Count the lines of the records below that contain the string "largest", treating case as significant, and reply with the number alone.

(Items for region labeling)
□ □ □

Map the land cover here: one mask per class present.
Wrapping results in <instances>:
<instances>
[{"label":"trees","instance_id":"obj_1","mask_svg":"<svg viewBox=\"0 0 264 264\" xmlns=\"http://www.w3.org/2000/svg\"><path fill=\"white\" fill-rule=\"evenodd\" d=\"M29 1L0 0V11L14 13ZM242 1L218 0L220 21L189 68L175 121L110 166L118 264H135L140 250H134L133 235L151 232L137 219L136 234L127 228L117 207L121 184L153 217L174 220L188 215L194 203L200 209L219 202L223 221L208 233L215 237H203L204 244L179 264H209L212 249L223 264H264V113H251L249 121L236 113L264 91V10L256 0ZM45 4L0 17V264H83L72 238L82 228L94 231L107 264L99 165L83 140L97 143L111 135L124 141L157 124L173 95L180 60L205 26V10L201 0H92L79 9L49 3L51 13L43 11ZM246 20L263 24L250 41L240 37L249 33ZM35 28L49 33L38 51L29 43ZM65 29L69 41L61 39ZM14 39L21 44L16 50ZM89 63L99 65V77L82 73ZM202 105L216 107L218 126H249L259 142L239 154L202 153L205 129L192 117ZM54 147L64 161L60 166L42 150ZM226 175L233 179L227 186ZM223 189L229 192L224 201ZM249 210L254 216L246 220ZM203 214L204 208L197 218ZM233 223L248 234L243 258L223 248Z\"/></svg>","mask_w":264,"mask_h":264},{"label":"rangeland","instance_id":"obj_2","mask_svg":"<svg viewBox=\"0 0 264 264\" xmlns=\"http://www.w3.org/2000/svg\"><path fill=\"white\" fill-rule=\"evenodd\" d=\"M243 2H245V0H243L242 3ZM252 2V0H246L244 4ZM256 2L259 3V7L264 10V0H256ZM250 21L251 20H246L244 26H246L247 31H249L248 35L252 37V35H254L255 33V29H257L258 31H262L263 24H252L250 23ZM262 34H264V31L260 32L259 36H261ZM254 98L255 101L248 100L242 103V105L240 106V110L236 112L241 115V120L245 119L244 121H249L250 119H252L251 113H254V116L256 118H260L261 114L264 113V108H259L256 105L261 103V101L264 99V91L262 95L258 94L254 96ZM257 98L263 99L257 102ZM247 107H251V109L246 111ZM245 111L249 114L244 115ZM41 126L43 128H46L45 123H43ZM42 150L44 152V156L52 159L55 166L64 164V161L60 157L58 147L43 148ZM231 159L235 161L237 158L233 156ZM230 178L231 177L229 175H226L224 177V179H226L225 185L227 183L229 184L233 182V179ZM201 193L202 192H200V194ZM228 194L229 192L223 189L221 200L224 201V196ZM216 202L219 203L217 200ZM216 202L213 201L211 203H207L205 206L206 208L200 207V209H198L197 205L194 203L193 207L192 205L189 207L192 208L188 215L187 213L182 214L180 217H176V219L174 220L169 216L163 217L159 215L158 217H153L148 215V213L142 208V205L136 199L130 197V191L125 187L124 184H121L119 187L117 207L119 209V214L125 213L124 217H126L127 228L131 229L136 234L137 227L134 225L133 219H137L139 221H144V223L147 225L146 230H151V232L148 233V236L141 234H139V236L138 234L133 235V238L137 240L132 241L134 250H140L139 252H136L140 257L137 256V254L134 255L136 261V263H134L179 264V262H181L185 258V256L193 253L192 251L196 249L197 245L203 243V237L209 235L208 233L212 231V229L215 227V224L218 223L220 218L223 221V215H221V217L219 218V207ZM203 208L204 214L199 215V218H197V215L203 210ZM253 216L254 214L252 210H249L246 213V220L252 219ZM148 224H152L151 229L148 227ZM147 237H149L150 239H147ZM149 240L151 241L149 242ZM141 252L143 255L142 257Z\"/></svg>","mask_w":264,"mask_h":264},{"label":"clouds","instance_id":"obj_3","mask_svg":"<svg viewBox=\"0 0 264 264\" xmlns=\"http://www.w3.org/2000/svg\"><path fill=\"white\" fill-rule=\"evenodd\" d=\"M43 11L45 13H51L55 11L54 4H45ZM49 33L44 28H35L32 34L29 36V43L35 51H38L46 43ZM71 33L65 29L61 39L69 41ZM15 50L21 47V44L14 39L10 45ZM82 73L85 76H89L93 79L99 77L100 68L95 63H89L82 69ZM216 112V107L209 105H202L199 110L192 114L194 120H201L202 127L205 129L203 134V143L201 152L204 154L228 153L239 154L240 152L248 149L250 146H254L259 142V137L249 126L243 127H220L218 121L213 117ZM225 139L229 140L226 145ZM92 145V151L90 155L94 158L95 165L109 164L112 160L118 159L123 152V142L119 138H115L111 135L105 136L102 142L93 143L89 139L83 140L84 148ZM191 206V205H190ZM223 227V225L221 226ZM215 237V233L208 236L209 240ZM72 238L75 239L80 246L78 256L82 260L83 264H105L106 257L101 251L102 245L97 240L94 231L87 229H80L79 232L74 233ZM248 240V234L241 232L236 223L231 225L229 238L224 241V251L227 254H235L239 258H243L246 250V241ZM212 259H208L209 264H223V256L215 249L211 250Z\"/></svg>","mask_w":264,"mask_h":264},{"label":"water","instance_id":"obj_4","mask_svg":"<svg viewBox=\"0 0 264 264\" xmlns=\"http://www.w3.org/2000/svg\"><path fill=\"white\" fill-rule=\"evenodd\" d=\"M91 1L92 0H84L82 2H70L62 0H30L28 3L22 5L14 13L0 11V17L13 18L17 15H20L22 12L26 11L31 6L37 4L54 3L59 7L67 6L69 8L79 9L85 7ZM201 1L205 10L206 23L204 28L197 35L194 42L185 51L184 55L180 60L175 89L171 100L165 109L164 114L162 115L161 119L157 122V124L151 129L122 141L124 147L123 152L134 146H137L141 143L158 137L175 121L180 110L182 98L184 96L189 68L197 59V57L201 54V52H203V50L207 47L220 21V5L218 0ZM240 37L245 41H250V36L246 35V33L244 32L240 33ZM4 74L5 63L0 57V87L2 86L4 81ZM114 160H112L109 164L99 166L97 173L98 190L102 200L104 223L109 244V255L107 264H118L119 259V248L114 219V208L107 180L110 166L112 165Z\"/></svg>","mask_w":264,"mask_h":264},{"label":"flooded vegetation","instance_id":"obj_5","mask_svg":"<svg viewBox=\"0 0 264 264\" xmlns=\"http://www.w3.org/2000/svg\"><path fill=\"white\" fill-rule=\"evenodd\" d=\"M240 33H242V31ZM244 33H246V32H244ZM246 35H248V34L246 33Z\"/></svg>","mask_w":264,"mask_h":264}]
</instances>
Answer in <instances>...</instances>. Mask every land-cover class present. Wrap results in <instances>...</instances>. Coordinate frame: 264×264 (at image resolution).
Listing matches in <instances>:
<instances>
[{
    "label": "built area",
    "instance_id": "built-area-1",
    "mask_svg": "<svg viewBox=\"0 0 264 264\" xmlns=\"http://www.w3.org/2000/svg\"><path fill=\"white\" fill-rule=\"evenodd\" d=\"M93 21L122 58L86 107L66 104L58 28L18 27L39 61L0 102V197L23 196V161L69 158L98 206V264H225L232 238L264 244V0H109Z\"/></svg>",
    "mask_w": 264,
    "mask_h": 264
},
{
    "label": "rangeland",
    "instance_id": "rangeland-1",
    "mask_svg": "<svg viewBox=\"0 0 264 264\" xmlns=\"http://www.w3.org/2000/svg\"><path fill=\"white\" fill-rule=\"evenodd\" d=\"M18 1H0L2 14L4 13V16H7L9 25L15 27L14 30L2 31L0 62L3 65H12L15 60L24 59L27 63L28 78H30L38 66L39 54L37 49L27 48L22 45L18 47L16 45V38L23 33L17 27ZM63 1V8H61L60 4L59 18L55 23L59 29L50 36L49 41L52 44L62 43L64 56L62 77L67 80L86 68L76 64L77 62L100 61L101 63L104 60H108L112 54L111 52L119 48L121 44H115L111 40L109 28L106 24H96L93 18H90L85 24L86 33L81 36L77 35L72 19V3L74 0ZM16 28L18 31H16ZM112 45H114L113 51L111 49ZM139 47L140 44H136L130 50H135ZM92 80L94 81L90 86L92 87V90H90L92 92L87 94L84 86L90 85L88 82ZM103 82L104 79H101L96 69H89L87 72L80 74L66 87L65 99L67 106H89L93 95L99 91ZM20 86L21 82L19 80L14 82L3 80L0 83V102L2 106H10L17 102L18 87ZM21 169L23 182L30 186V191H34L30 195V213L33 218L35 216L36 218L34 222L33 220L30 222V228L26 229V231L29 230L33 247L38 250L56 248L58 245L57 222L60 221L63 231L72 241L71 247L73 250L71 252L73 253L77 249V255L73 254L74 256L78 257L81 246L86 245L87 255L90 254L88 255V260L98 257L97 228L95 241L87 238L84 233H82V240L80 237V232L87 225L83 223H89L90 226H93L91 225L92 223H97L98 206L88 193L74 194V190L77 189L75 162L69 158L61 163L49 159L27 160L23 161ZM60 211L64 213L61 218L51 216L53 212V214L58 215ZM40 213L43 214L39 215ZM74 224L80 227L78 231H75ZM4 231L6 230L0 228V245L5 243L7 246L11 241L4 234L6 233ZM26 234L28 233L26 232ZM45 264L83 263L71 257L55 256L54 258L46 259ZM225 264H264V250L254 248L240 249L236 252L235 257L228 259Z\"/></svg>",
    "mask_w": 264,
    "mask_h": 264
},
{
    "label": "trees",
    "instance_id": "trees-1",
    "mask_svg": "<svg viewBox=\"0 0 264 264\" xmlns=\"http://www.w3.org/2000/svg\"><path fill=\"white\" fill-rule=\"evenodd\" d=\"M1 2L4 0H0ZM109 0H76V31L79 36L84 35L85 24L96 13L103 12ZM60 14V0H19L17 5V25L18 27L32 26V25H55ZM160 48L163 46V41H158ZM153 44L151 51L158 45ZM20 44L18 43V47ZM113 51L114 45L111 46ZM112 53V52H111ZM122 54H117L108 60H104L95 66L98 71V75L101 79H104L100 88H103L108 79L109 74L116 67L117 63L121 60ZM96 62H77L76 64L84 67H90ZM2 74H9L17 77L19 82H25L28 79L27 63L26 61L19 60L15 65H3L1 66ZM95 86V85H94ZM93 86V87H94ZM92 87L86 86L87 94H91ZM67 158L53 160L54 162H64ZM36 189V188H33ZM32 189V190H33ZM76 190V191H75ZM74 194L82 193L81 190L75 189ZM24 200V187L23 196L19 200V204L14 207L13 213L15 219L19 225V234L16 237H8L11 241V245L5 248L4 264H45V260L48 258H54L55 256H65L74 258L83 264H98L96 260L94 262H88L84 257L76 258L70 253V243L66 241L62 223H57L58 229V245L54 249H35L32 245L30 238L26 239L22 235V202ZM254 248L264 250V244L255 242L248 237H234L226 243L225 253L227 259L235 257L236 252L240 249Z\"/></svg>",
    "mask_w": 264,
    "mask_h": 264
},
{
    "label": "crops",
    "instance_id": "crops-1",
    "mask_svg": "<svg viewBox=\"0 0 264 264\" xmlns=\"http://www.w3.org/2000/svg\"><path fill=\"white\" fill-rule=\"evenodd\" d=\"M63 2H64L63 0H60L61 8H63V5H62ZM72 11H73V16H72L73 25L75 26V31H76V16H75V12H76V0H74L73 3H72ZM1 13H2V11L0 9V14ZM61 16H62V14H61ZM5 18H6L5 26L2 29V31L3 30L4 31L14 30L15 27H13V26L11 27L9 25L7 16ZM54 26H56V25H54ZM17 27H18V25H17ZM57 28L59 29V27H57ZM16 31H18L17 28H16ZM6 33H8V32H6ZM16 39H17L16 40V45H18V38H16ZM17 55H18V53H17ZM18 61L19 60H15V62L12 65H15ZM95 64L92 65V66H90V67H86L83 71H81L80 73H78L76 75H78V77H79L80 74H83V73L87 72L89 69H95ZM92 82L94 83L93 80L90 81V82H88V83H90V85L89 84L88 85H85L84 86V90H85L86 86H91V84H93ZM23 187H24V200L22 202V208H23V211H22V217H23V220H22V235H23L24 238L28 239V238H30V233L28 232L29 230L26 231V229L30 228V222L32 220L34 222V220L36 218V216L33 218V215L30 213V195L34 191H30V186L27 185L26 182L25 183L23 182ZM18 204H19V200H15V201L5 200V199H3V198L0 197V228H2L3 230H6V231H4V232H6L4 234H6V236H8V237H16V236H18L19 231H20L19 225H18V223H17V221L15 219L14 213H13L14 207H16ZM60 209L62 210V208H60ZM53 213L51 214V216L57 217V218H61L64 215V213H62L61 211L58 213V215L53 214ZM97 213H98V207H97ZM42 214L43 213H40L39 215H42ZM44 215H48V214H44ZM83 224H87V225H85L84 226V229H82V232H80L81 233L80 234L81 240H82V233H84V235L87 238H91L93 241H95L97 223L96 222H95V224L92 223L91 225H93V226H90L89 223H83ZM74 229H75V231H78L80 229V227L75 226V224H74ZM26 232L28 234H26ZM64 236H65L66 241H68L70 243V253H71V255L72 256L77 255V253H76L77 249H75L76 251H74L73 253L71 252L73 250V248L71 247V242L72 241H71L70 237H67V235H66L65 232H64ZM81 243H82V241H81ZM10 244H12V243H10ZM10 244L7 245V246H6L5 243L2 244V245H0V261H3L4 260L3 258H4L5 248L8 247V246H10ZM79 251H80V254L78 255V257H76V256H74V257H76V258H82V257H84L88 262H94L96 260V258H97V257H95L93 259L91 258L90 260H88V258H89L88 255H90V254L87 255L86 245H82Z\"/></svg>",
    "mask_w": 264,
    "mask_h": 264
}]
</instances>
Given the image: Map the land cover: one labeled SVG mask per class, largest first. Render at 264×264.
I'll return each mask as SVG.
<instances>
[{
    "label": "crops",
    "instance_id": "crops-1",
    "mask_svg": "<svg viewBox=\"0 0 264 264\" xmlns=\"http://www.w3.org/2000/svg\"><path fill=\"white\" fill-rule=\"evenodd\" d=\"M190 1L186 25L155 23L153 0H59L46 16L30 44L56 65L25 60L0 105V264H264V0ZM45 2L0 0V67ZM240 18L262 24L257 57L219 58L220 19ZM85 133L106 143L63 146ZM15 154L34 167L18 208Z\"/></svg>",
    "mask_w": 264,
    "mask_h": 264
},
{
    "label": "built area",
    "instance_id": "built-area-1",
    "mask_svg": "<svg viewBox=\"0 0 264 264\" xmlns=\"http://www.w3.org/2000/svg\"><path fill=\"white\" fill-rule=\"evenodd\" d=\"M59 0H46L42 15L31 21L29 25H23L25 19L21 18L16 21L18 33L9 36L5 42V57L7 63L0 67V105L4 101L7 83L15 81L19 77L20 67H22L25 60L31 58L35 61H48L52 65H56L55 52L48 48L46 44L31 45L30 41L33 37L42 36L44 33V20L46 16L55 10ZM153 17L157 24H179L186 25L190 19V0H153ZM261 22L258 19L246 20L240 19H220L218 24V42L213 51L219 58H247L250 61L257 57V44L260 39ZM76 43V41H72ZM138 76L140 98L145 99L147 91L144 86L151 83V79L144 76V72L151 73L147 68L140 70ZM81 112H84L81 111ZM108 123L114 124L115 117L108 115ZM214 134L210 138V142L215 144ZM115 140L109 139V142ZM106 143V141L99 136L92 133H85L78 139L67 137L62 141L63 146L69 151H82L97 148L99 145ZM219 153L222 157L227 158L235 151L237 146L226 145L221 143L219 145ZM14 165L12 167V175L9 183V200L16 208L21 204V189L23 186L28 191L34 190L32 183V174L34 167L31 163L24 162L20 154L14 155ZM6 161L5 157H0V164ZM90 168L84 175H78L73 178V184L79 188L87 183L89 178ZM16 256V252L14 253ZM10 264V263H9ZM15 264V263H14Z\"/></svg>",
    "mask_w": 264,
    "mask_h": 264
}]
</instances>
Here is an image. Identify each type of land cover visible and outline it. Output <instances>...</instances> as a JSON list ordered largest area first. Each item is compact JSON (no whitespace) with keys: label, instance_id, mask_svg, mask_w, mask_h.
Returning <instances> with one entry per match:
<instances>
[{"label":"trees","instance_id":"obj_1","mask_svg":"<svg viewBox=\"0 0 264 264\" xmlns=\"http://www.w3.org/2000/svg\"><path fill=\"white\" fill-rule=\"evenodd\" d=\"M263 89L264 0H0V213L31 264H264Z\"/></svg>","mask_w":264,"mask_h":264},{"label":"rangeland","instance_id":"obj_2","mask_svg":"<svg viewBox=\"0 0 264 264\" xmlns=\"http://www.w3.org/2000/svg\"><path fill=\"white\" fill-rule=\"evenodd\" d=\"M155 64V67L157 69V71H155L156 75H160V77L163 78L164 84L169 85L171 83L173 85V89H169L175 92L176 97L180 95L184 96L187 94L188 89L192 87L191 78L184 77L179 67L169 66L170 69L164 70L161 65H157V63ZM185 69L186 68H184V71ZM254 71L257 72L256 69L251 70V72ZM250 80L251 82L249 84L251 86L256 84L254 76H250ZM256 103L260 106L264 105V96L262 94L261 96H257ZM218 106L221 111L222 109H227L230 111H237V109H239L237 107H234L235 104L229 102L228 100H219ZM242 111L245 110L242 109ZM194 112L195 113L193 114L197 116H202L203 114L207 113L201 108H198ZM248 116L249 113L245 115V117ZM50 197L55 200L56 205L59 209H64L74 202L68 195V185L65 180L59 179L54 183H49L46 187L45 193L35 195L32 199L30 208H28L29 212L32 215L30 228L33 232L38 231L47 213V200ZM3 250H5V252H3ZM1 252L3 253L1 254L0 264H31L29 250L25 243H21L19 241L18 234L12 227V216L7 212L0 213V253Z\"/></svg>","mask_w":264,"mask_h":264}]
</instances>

□ □ □

Completed task
2